(EXERCISE DETAILS):
The listing is to be reproduced exactly, excluding its pictures.

:: EXERCISE MATERIALS

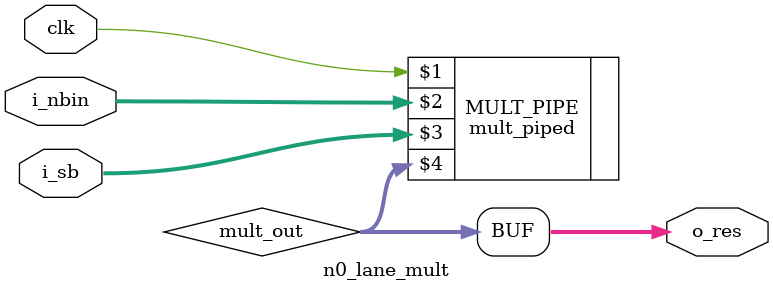
<source format=v>

module n0_cluster (
        clk,
        i_nbin,
        i_sb,
        o_n0
    );

    parameter N    = 16;
    parameter Tn   = 16;
    parameter TnxTn = Tn*Tn; 


    // Need to instantiate:
    //      (1) 16 NBin = 16 entries * 1 wide * 16-bits each -> 1 per unit (16 per cluster)
    //      (2) 16 NBout = 4 entries * 16 wide * 16-bits each -> 1 per unit (16 per cluster)
    //      (3) 256 lanes = 16 units, 16 lanes per unit

    input                       clk;
    input [N*Tn - 1 : 0]        i_nbin;        // Tn values read from NBin SRAM
    input [N*TnxTn - 1 : 0]     i_sb;          // Tn x Tn values read from SB eDRAM
    output [N*TnxTn - 1 : 0]    o_n0;

    wire [N*TnxTn - 1 : 0]      unit_out;       // Tn x Tn values to writeback to NBout

    // Output assignment
    assign o_n0 = unit_out;

    // (3) Main Unit gen
    genvar i;
    generate
        for(i=0; i<Tn; i=i+1) begin : UNIT_gen
            n0_unit UNIT (
                clk,
                i_nbin      [ (i+1)*N - 1    : i*N    ],
                i_sb        [ (i+1)*N*Tn - 1 : i*N*Tn ],
                unit_out    [ (i+1)*N*Tn - 1 : i*N*Tn ]
            );
        end
    endgenerate

endmodule


// Stage one unit:
//      16 lanes each performing a (hopefully) pipied fixed-point multiply
module n0_unit (
        clk,
        i_nbin,
        i_sb,
        o_res
    );

    parameter N  = 16;
    parameter Tn = 16;

    input               clk;
    input   [N-1:0]     i_nbin; 
    input   [Tn*N-1:0]  i_sb;
    output  [Tn*N-1:0]  o_res;


    // Add pipelineing registers here to try and autopipeline - putting it in the multiplier fails
    reg     [N-1:0]     nb_reg [1:0];
    reg     [Tn*N-1:0]  sb_reg [1:0];

    always @(posedge clk) begin
        nb_reg[1] <= nb_reg[0];
        sb_reg[1] <= sb_reg[0]; 
        nb_reg[0] <= i_nbin;
        sb_reg[0] <= i_sb;
    end

    genvar i;
    generate
        for(i=0; i<Tn; i=i+1) begin : mult
            n0_lane_mult LANE (
                clk,
                nb_reg[1],
                sb_reg[1][ (i+1)*N - 1 : i*N ],
                o_res    [ (i+1)*N - 1 : i*N ]
            );
        end
    endgenerate

endmodule




// Implements a single multiplier and accumulator 
module n0_lane_mult (
        clk,
        i_nbin,
        i_sb,
        o_res
    );

    parameter N = 16;

    input           clk;
    input   [N-1:0] i_nbin, i_sb;
    output  [N-1:0] o_res;

    wire    [N-1:0] mult_out;

    assign o_res = mult_out;

    mult_piped MULT_PIPE (
        clk,
        i_nbin,
        i_sb,
        mult_out
    );

endmodule

</source>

::::

(ANSWER SECTION):
<source format=v>

module n0_cluster (
        clk,
        i_nbin,
        i_sb,
        o_n0
    );

    parameter N    = 16;
    parameter Tn   = 16;
    parameter TnxTn = Tn*Tn; 


    // Need to instantiate:
    //      (1) 16 NBin = 16 entries * 1 wide * 16-bits each -> 1 per unit (16 per cluster)
    //      (2) 16 NBout = 4 entries * 16 wide * 16-bits each -> 1 per unit (16 per cluster)
    //      (3) 256 lanes = 16 units, 16 lanes per unit

    input                       clk;
    input [N*Tn - 1 : 0]        i_nbin;        // Tn values read from NBin SRAM
    input [N*TnxTn - 1 : 0]     i_sb;          // Tn x Tn values read from SB eDRAM
    output [N*TnxTn - 1 : 0]    o_n0;

    wire [N*TnxTn - 1 : 0]      unit_out;       // Tn x Tn values to writeback to NBout

    // Output assignment
    assign o_n0 = unit_out;

    // (3) Main Unit gen
    genvar i;
    generate
        for(i=0; i<Tn; i=i+1) begin : UNIT_gen
            n0_unit UNIT (
                clk,
                i_nbin      [ (i+1)*N - 1    : i*N    ],
                i_sb        [ (i+1)*N*Tn - 1 : i*N*Tn ],
                unit_out    [ (i+1)*N*Tn - 1 : i*N*Tn ]
            );
        end
    endgenerate

endmodule


// Stage one unit:
//      16 lanes each performing a (hopefully) pipied fixed-point multiply
module n0_unit (
        clk,
        i_nbin,
        i_sb,
        o_res
    );

    parameter N  = 16;
    parameter Tn = 16;

    input               clk;
    input   [N-1:0]     i_nbin; 
    input   [Tn*N-1:0]  i_sb;
    output  [Tn*N-1:0]  o_res;


    // Add pipelineing registers here to try and autopipeline - putting it in the multiplier fails
    reg     [N-1:0]     nb_reg [1:0];
    reg     [Tn*N-1:0]  sb_reg [1:0];

    always @(posedge clk) begin
        nb_reg[1] <= nb_reg[0];
        sb_reg[1] <= sb_reg[0]; 
        nb_reg[0] <= i_nbin;
        sb_reg[0] <= i_sb;
    end

    genvar i;
    generate
        for(i=0; i<Tn; i=i+1) begin : mult
            n0_lane_mult LANE (
                clk,
                nb_reg[1],
                sb_reg[1][ (i+1)*N - 1 : i*N ],
                o_res    [ (i+1)*N - 1 : i*N ]
            );
        end
    endgenerate

endmodule




// Implements a single multiplier and accumulator 
module n0_lane_mult (
        clk,
        i_nbin,
        i_sb,
        o_res
    );

    parameter N = 16;

    input           clk;
    input   [N-1:0] i_nbin, i_sb;
    output  [N-1:0] o_res;

    wire    [N-1:0] mult_out;

    assign o_res = mult_out;

    mult_piped MULT_PIPE (
        clk,
        i_nbin,
        i_sb,
        mult_out
    );

endmodule

</source>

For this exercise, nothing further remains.